RE: Is My Old Heap Still Reliable?

My 96 Avalon (136K miles)is our newest car. Have another one with 238K and it's still running great. Replaced normal wear and tear items, but nothing major. Electrical working fine. Also have a 90 Maxima with close to 240K. Same thing. As long as you have it all checked out by mechanic periodically (especially for safety)I keep driving them. Just carry liability on the high mileage Avalon and Maxima. I've heard others on this forum say Crown Vics can last a long time.

I think you should buy that sports car you've always dreamed of.

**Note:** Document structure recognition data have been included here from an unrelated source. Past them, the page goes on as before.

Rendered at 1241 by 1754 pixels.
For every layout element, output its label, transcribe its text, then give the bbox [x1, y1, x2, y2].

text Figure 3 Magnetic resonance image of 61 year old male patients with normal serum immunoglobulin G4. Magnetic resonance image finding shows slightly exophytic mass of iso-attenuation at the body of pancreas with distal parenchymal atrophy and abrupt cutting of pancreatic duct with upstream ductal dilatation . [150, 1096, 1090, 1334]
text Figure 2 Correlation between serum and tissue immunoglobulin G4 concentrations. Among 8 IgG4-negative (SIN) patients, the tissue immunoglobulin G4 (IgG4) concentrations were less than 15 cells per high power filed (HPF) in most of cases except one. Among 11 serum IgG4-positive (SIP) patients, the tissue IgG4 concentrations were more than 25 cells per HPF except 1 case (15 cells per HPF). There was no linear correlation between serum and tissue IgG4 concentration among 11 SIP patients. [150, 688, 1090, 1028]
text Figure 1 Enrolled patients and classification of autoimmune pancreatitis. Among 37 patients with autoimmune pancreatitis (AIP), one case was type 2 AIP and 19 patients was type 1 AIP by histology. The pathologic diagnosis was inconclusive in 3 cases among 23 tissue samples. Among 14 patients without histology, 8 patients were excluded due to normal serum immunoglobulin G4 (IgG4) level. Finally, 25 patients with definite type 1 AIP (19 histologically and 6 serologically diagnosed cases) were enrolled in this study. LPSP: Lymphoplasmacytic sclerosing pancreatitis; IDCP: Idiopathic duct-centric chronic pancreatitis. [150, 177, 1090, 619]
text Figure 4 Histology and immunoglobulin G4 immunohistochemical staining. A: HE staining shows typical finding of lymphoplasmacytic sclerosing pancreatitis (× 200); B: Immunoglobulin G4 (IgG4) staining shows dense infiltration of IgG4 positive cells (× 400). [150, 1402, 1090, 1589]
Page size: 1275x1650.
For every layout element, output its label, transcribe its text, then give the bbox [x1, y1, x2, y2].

RE: Is My Old Heap Still Reliable?

OK OK! You've convinced me. We will keep the old garaged, low mileage, day driven, non-snowed upon, never frozen, never dusted, moderately weathered, unrusted fliver, tho it has occasionally experienced the Pacific Ocean salt air, (but never closer than 100 feet from shore) and drive it with complete confidence in the electrical system and that no matter what happens it will at least get us home if we can find our way with the headliner blocking our vision.

I figured up all costs to date. It came out this way:
Years 12
Miles 66540
Mean MPG is 21.5 (has been consistently over the years).
Total gallons gas 3059
Total Sum of All Costs including purchase* and sale**: $41,707
Total Sum of Operational costs including fuel***, insurance, license and service: $18,303
====================================================================== =========

Overall cost per year including purchase and sale: $3476
Operatinal cost per year including fuel, insurance, license and service: $1525

Overall cost per mile including purchase and sale: $0.63
Operatinal cost per mile including fuel, insurance, license and service: $0.28

*Car was bot for cash - no loan interest.
**I assumed the car as sold for $2000.
***I assumed an average price of gas @ $2/gal from 1995 to now; a WAG!

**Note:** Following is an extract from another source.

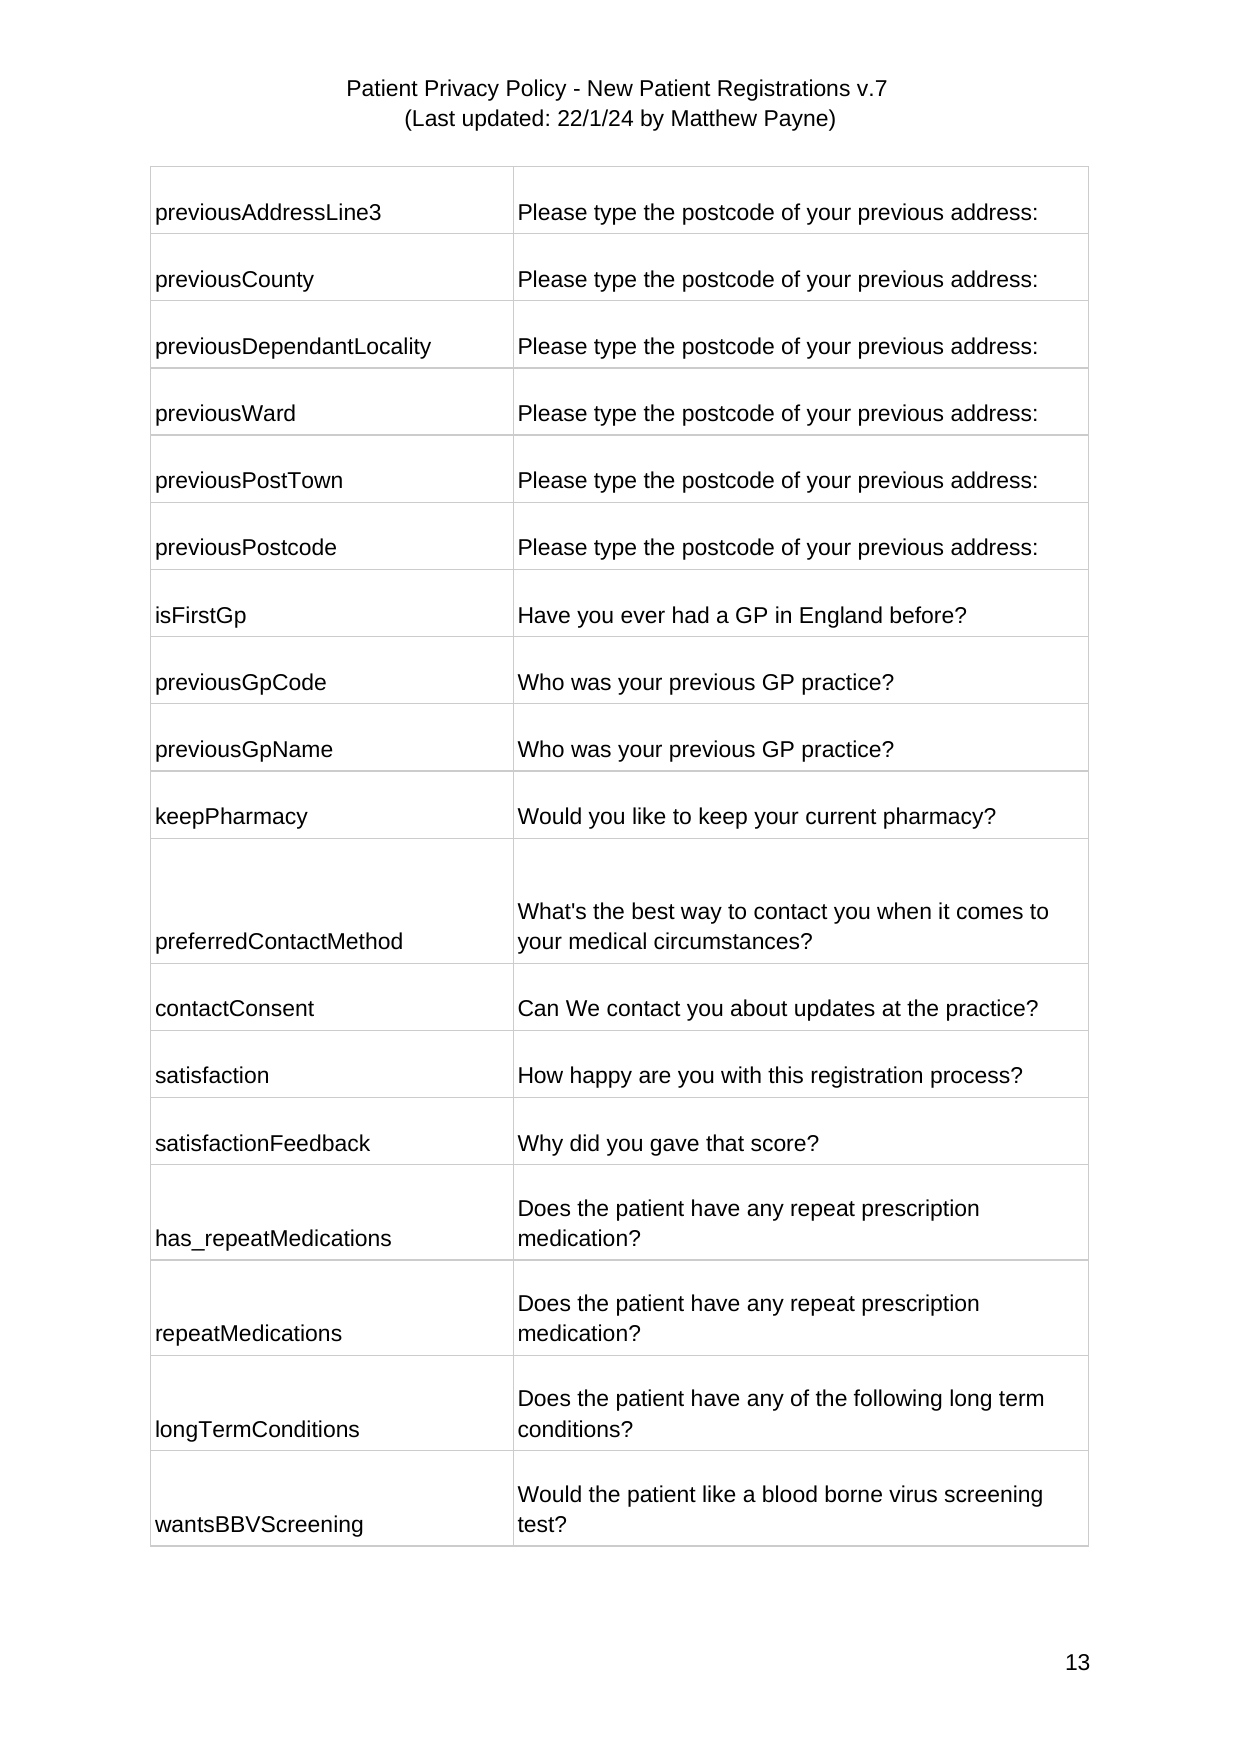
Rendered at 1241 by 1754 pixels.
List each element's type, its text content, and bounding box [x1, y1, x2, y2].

RE: Is My Old Heap Still Reliable?

Keep it! 1989 Mercury Grand Marquis here. 97k miles. Fluid changes, tires, brakes, one muffler/tailpipe. Still shines, rides, drives and performs as good as ever. One rear window motor quit working. Under $100.00 to repair. Haven't gotten to it yet. I plan to drive it as long as I can. It's guaranteed savings, even if I have to replace the engine.

RE: Is My Old Heap Still Reliable?

my friend's 1996 crown vic has 232000 miles on it so i say go for it.

RE: Is My Old Heap Still Reliable?

I have a 1995 Toyota Avalon. The only repair it needed was to replace the power radio antenna mast. I have 150,000 miles on the car. I wouldn't think twice about driving it long distance. I also have a 1979 Toyota Celica, which continues to serve me well. It has almost 200,000 miles. The only repair it needed was to replace a cracked exhaust manifold, and a clutch replacement. Repairs I did myself were to replace a radiator, and alternator brushes and bearings, and regular maintenance.

Neither car has ever left me stranded.

If you have to replace a car every five or six years to have reliable transportation, then you're doing something wrong.

RE: Is My Old Heap Still Reliable?

To me it makes a big difference on how far away someone will drive. I have to drive to Florida 3 or 4 times per year (1,700 miles one way). I have a 15 yr. old Volvo with 190,000 miles. I would not drive it that far. I have a newer car that I take.
It's one thing to have your car quit on you when you are close to home and aren't forced to do a repair in a hurry and another thing to be on the road in a strange area and have to find a motel for a few day and possilby deal with a crooked garage.
I find that the modern cars, and especially a big V8 like the Crown Vic can easily do 200,000 miles if it is kept up. Many things on a car go bad from age and weather rather than total miles. In other words, a one year old car with 66,000 miles will probably have fewer problems than a 10 yr. old car with the same mileage. Things just deteriorate. Think of all the rubber parts on a car....suspension bushings, hoses, tires, etc..They will only last so long regardless of the miles.
For me it comes down to what I can afford and how many headaches I want to endure. On a long trip I do not want to deal with problems so I have a newere car which will cut down on the odds of having a problem. I understand that not everyone can have 2 or 3 cars, but if someone can and peace of mind is worth more than the money spent, then I like the idea of having something newer.